Television show addresses water quality threats and Florida panther conservation

Photo of mangrove island in Florida Keys. When it comes to good water quality, there’s more than meets the eye. Researchers are concerned about the effects chemical compounds from pharmaceuticals, personal care products, and plastics might be having on the marine environment.

Television viewers across Florida will be educated and entertained by the latest episode of the long-running, documentary television series “Waterways” that highlights threats of pharmaceuticals and plastics in our oceans and streams, as well as recovery efforts of the endangered Florida panther.

The “Waterways” series is a joint project between Florida Keys National Marine Sanctuary, Everglades National Park and the U.S. Environmental Protection Agency, informing viewers of the diverse wonders of the south Florida ecosystem, and the research and conservation programs that protect them.

In the “Pharmaceuticals in Our Waters” segment, scientists from Florida International University and the U.S. Environmental Protection Agency discuss how pharmaceuticals and plastics in our waterways may be disrupting the reproductive systems of fish and other marine life.

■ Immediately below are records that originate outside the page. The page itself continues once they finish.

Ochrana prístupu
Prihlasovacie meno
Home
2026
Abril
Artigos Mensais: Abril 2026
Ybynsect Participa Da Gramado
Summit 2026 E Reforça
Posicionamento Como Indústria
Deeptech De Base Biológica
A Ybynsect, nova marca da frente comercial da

Photo of endangered Florida panther. NPS photo by Mark Parry. The Florida panther's historical habitat range included most of the southeastern United States, but it was hunted to the brink of extinction. Today scientists and conservationists are making strides in rebuilding the populations in parts of Florida. NPS photo by Mark Parry.

In the new episode’s segment “Panther Populations Rebound,” follow Everglades National Park biologists as they monitor populations of the endangered Florida panther. Viewers will learn about conservation efforts that are helping rebuild their severely depleted numbers, and the major threats to their survival.

“Waterways” airs on public and government channels throughout the state of Florida — check local listings for scheduling. Episodes can be viewed on the WaterwaysTvShow YouTube channel.

Florida Keys National Marine Sanctuary protects 2,900 square nautical miles of critical marine habitat, including coral reef, hard bottom, sea grass meadows, mangrove communities and sand flats. NOAA and the state of Florida manage the sanctuary.

More than 20,000 National Park Service employees care for America’s 401 national parks and work with communities across the nation to help preserve local history and create close-to-home recreational opportunities. Learn more at

The U.S. Environmental Protection Agency supports the Waterways program through the Florida Keys National Marine Sanctuary Water Quality Protection Program established in 1993 and dedicated to the restoration and protection of corals, shellfish, wildlife and recreational activities on the water.